Work task
Return every line of the listing below verbatim, with no changes.
━━━━━━━━━━━━━━━━━━━━━━━━━━━━━━
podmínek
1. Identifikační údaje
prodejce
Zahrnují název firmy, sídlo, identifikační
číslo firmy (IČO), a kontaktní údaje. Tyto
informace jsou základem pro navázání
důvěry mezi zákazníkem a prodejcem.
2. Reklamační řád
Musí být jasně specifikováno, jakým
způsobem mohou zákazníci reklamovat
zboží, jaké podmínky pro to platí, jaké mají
━━━━━━━━━━━━━━━━━━━━━━━━━━━━━━
Output below
podmínek
1. Identifikační údaje
prodejce
Zahrnují název firmy, sídlo, identifikační
číslo firmy (IČO), a kontaktní údaje. Tyto
informace jsou základem pro navázání
důvěry mezi zákazníkem a prodejcem.
2. Reklamační řád
Musí být jasně specifikováno, jakým
způsobem mohou zákazníci reklamovat
zboží, jaké podmínky pro to platí, jaké mají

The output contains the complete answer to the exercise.